Кроме того, 40 тыс. революционных комитетов было вскоре организовано, по одному в каждой общине и в каждой секции больших городов, и все эти комитеты, в которых делами заправляли, как это уже заметил Мишле, большей частью люди из буржуазии, очень часто даже бывшие чиновники монархии, — все эти комитеты были вскоре отторгнуты от Коммуны и подчинены Конвентом Комитету общественной безопасности. При этом сами секции и народные общества быстро обращались правительством в органы центрального управления, т. е. в отделения республиканской чиновной иерархии.
Между тем состояние Парижа не могло не внушать опасений. Наиболее энергичные революционеры записались в волонтеры в 1792 и 1793 гг. и отправлены были на границы или в Вандею; роялисты же тем временем поднимали голову. Пользуясь ослаблением надзора над ними, они возвращались в большом числе. В августе роскошь времен монархии внезапно снова появилась на улицах. Общественными садами и улицами овладели
Секции наводнялись жирондистскими и роялистскими контрреволюционерами. Тогда как поденщики и мастеровые после долгого рабочего дня расходились вечером по домам, молодые люди из буржуазии, вооруженные здоровыми палками, приходили на общие собрания секций и заставляли присутствующих голосовать в направлении, желательном для контрреволюционеров.
Секции, несомненно, сумели бы отразить эти вторжения, как они уже однажды отразили их, призывая на помощь товарищей из соседних секций. Но якобинцы — оплот буржуазии — очень недружелюбно относились к секциям вообще и пользовались первым удобным случаем, чтобы парализовать их. Случай не замедлил представиться.
Хлеба по–прежнему не хватало в Париже, и 4 сентября 1793 г. начали собираться кучки народа вокруг городской ратуши, громко требуя: «Хлеба!»[325]

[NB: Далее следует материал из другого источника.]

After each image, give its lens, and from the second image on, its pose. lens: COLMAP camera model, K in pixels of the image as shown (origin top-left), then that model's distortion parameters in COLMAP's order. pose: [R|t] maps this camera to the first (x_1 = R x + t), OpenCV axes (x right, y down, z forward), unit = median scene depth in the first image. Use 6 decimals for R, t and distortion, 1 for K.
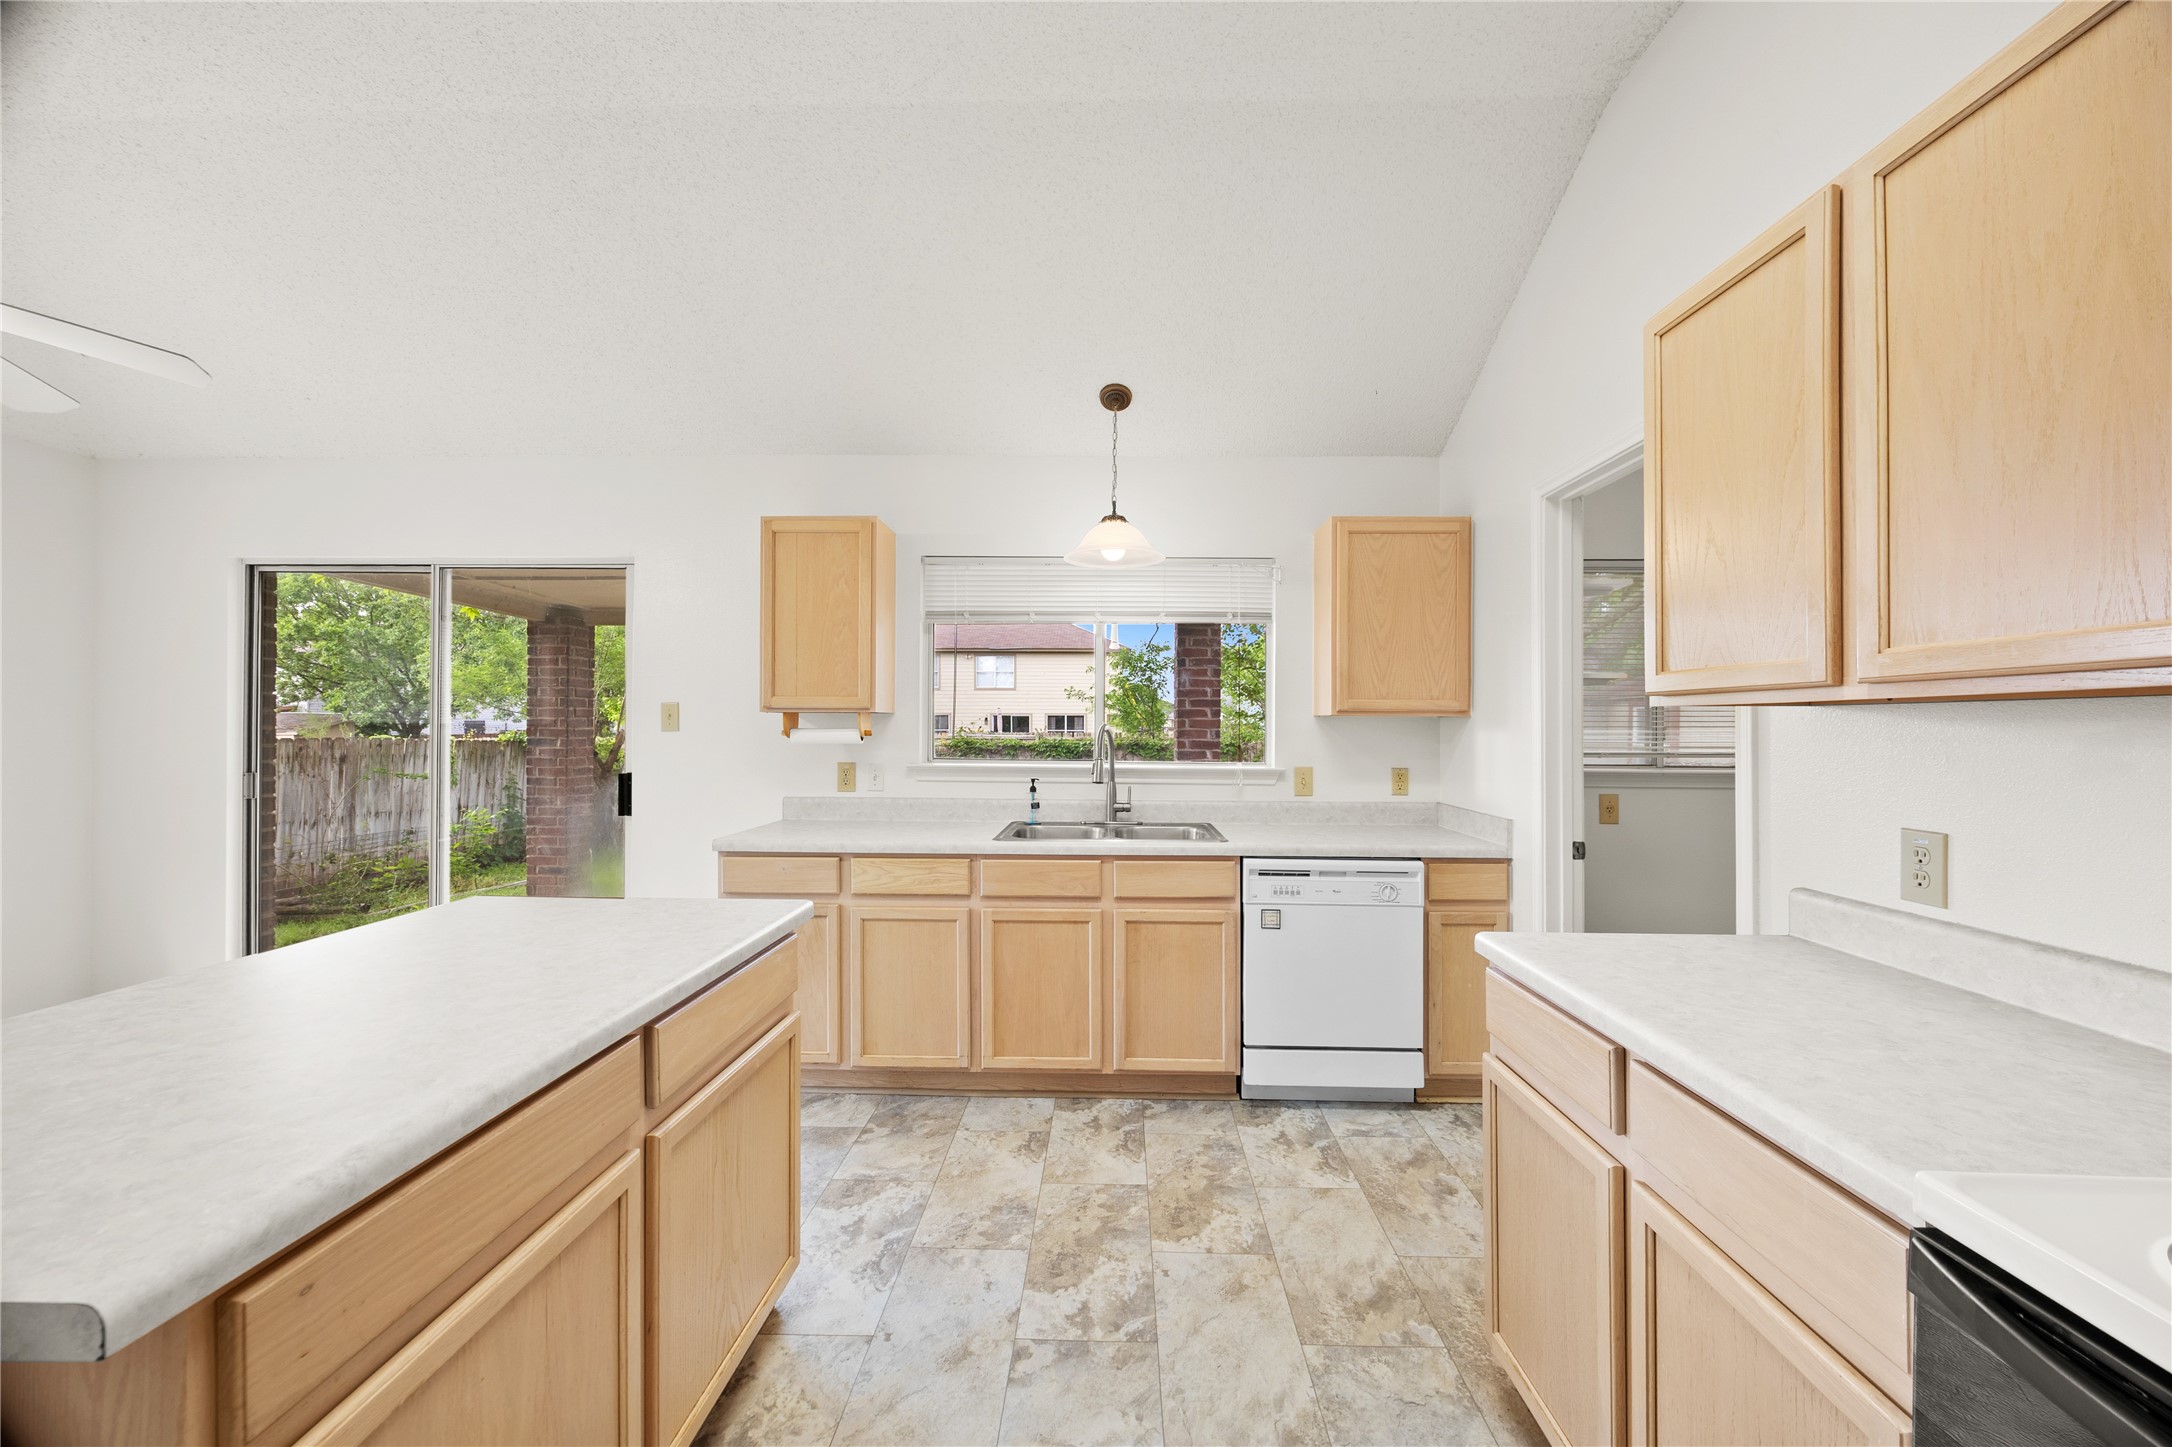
lens RADIAL K [[832.1, 0, 1122.7], [0, 832.1, 720.1], [0, 0, 1]] dist [-0.000907, -0.000017]
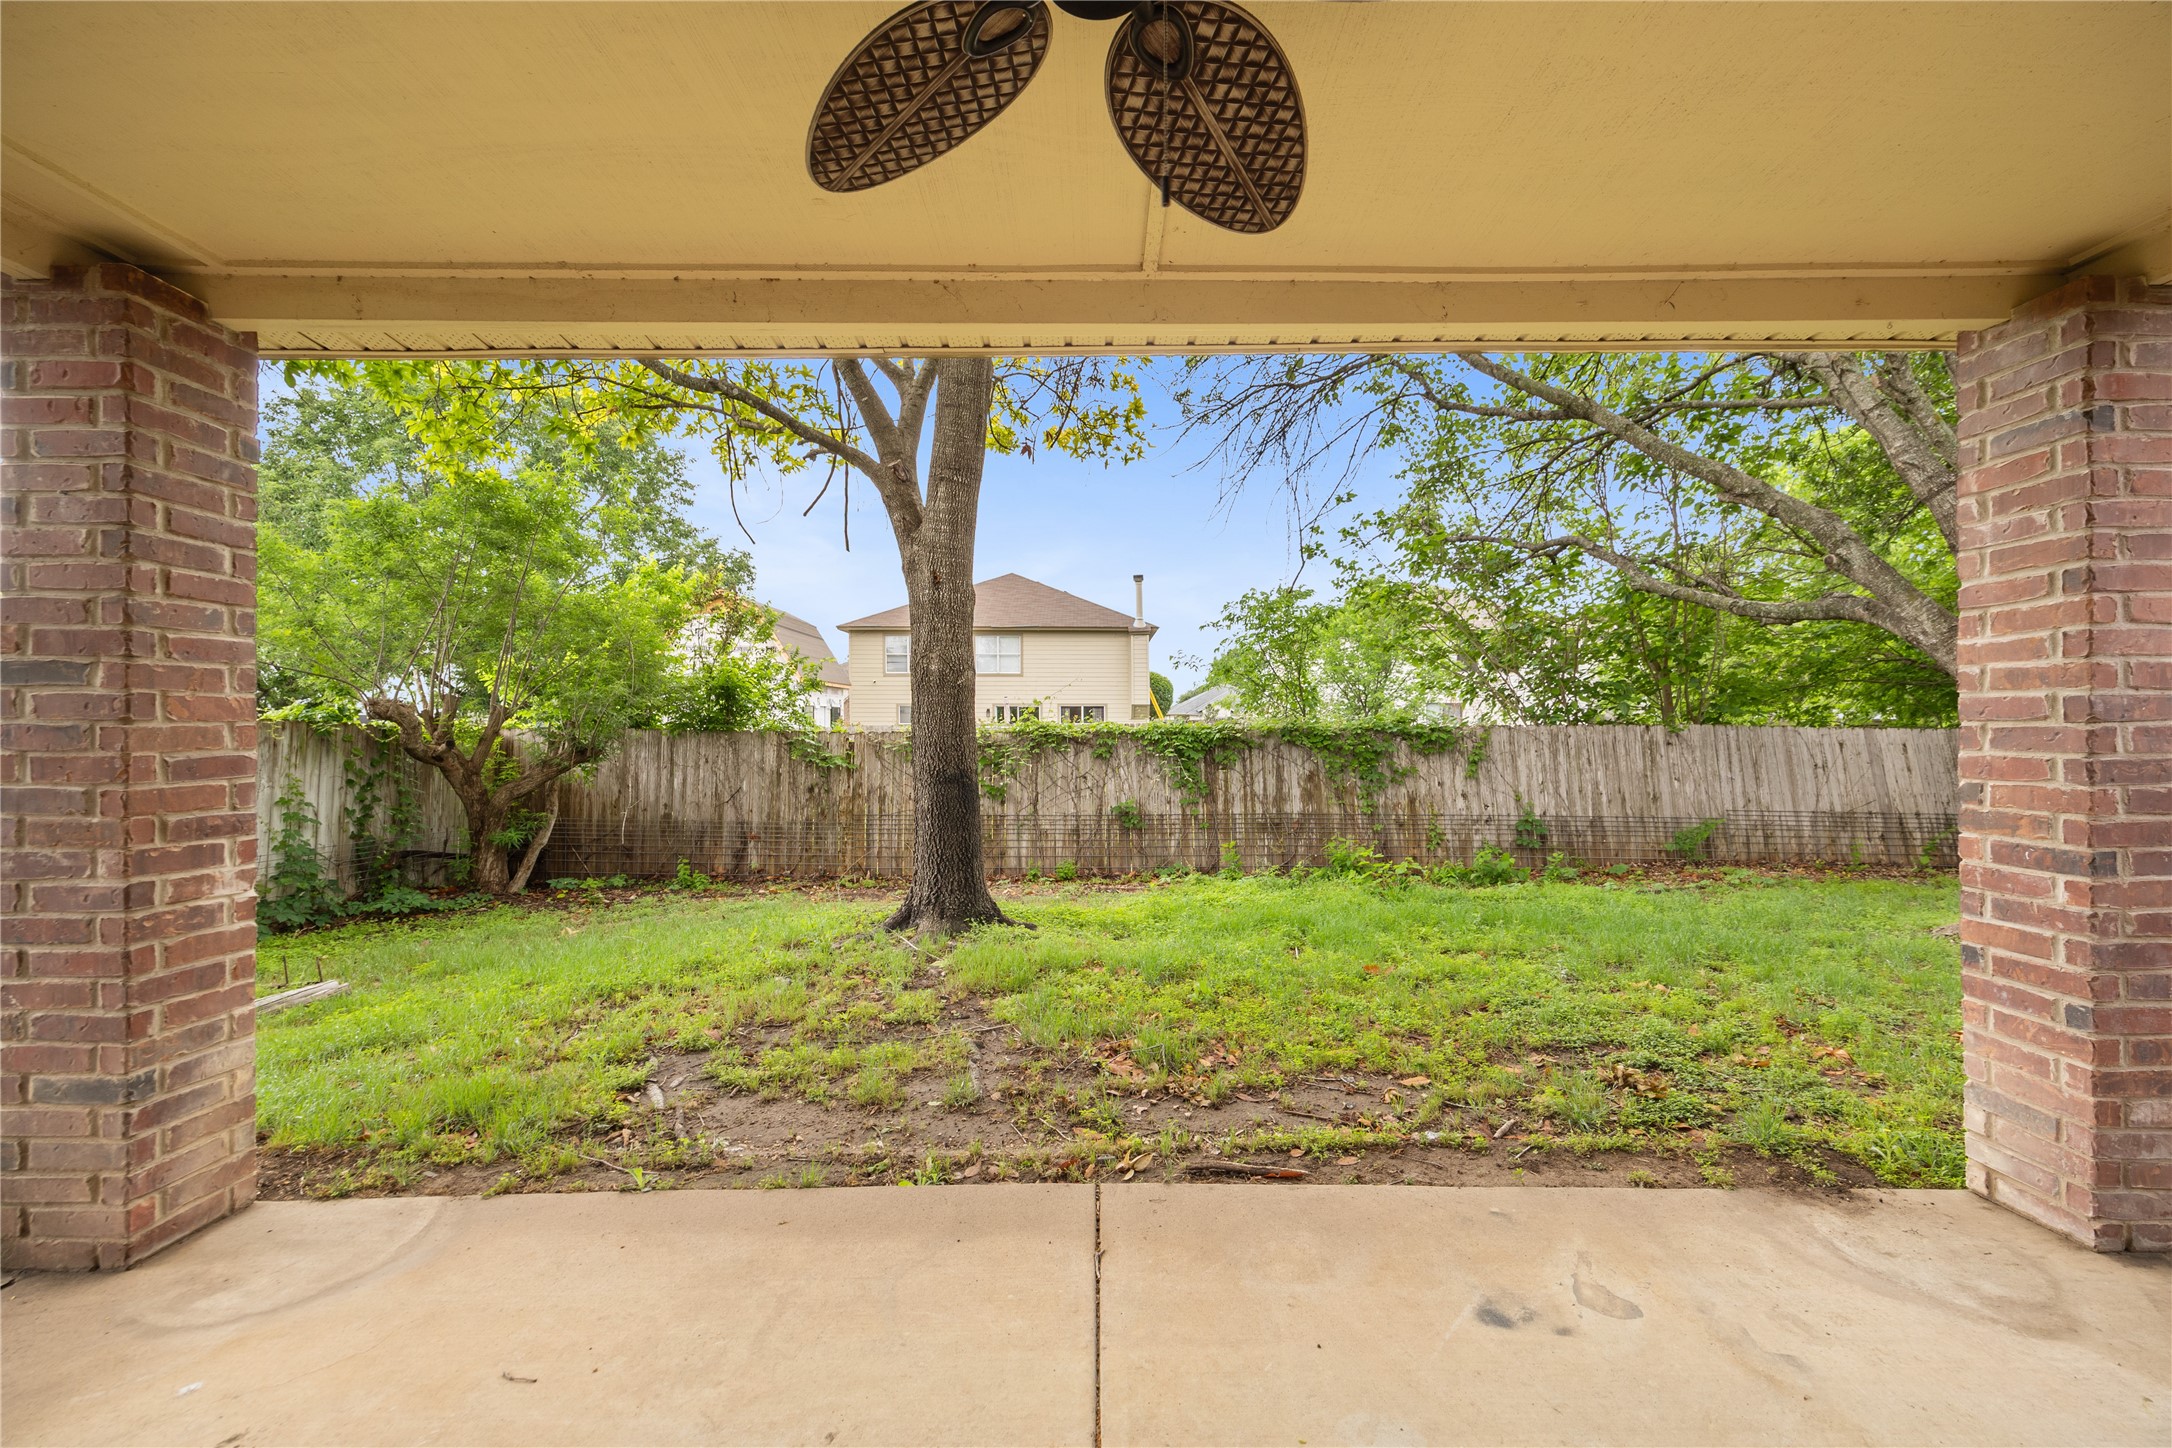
lens RADIAL K [[869.0, 0, 1086.0], [0, 869.0, 724.0], [0, 0, 1]] dist [0.007220, -0.000051]
pose [[0.999988, -0.004251, -0.002418, -0.698254], [0.004265, 0.999973, 0.005933, 0.099451], [0.002393, -0.005943, 0.999979, 1.508451]]
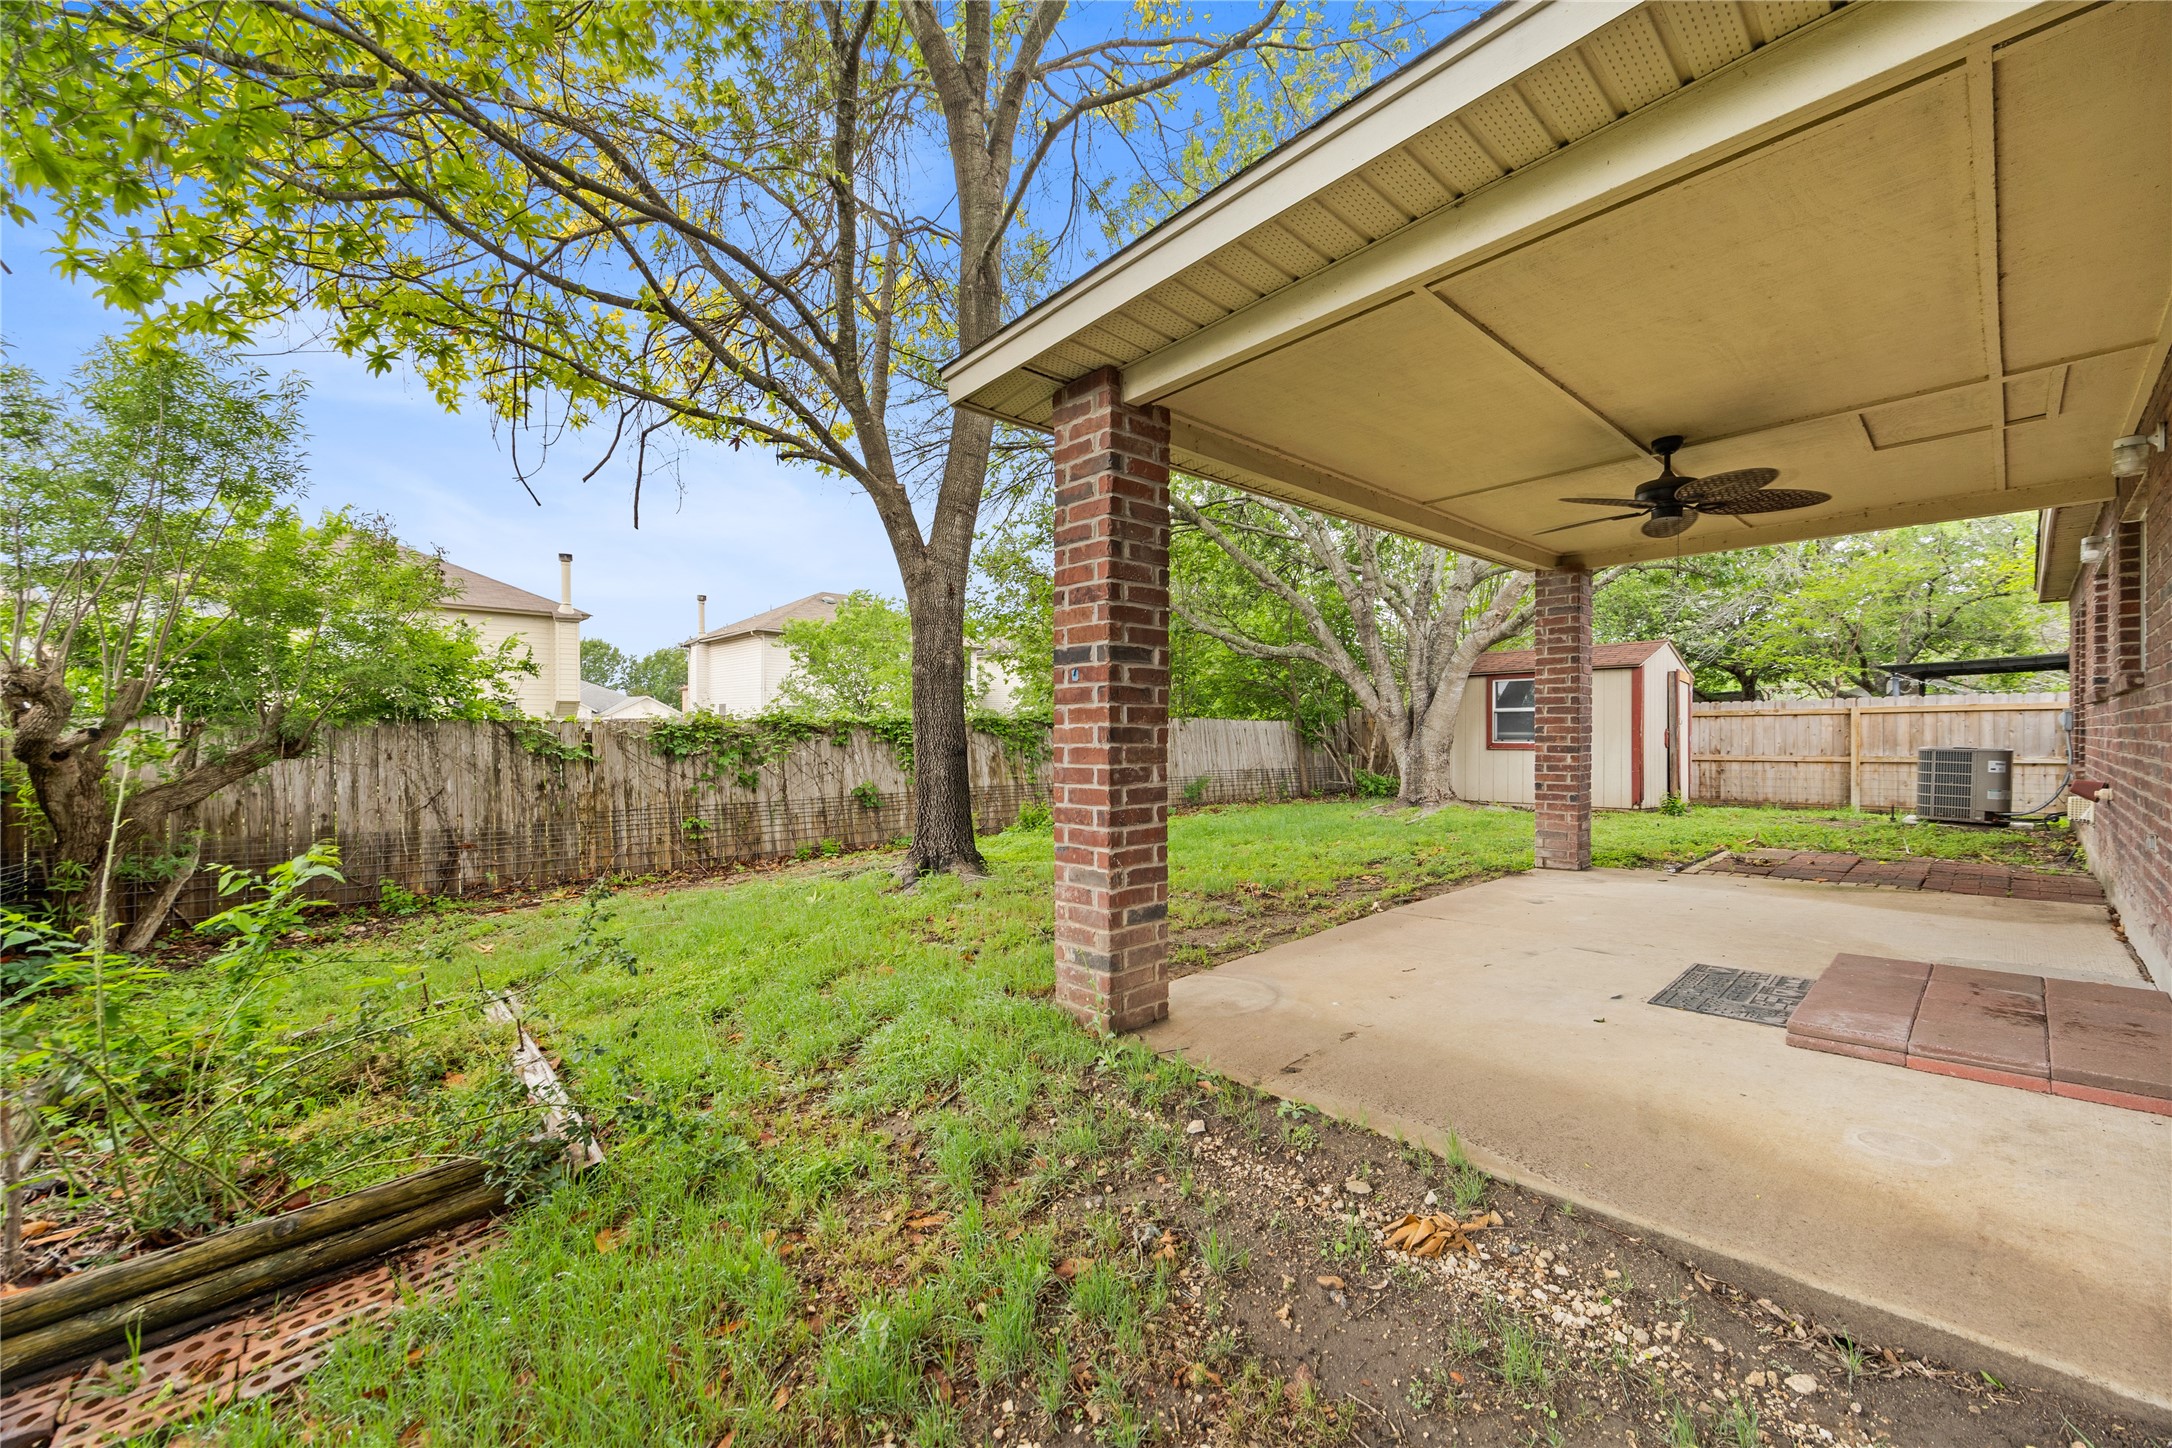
lens RADIAL K [[853.9, 0, 1102.0], [0, 853.9, 731.7], [0, 0, 1]] dist [0.006870, -0.000101]
pose [[0.732721, -0.011126, 0.680438, -2.330750], [0.001923, 0.999896, 0.014279, 0.143471], [-0.680527, -0.009154, 0.732666, 1.438388]]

Эти сборища становились угрожающими и потребовалась вся популярность и добродушие Шометта, любимого оратора парижской бедноты, чтобы успокоить сборища обещаниями. Шометт обещал, что добудет хлеба и добьется ареста администраторов народного продовольствия. Движение, таким образом, ни к чему не привело, и на следующий день народ ограничился тем, что послал своих депутатов в Конвент.Конвент же не захотел и не успел ничего предпринять, чтобы ответить на истинные причины этого движения. Он сумел только пригрозить контрреволюционерам, провозгласив террор, и усилить власть центрального правительства. Ни Конвент, ни Комитет общественного спасения, ни даже Коммуна, уже угрожаемая, впрочем, Комитетом, не оказались на высоте положения. Никого не нашлось, чтобы выразить носившиеся в народе идеи равенства с той же силой, смелостью и точностью, с какой Дантон, Робеспьер, или даже Барер выражали идеи революции в ее предшествовавшие фазисы. Верх взяли люди «правительственные», т. е. посредственности буржуазии, более или менее демократической.
Дело в том, что старый порядок обладал еще громадной силой, причем он еще усилился всей поддержкой, которую встретил среди тех самых, кого облагодетельствовала революция. Чтобы сломить эту силу, нужна была бы новая революция, народная, во имя идеалов равенства, а большинство революционеров 1789—1792 гг. вовсе ее не хотело.
Большинство буржуазии, выступавшей в эти годы, 1789— 1792, как революционеры, находило теперь, что революция «зашла слишком далеко». Сумеет ли она остановить «анархистов» и помешать им «уравнять состояния»? Не даст ли она крестьянам слишком большое благосостояние, так что они откажутся работать на тех, кто покупал национальные имущества. Где же найти тогда рабочих, чтобы обрабатывать эти земли? Ведь если покупатели имуществ внесли миллиарды в государственное казначейство, они делали это не из патриотизма, а чтобы наживаться на купленных имениях. Но что же станут они делать, если в деревнях не окажется более безработных пролетариев? Этого они не могли допустить.